Task to carry out: Isolate every line in the data with the string "length" and copy it.

(Plain-text document sources)
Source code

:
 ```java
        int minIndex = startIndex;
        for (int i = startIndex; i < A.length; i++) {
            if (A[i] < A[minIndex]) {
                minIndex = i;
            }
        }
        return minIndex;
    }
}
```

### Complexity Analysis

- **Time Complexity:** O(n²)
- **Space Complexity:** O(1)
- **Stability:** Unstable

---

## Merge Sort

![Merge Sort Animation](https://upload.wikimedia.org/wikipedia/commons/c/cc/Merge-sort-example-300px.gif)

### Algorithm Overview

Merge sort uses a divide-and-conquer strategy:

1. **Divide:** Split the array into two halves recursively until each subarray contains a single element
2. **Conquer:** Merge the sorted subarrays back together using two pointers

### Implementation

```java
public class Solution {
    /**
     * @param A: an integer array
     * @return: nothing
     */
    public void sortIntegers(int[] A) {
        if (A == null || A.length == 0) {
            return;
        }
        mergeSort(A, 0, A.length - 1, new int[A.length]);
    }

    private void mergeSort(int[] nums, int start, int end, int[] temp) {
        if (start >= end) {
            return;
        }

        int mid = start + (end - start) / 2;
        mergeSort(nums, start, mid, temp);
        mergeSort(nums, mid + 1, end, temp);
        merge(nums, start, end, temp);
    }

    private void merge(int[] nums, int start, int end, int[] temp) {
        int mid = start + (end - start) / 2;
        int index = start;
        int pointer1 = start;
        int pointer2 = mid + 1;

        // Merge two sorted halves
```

Solution for this problem:
        for (int i = startIndex; i < A.length; i++) {
        if (A == null || A.length == 0) {
        mergeSort(A, 0, A.length - 1, new int[A.length]);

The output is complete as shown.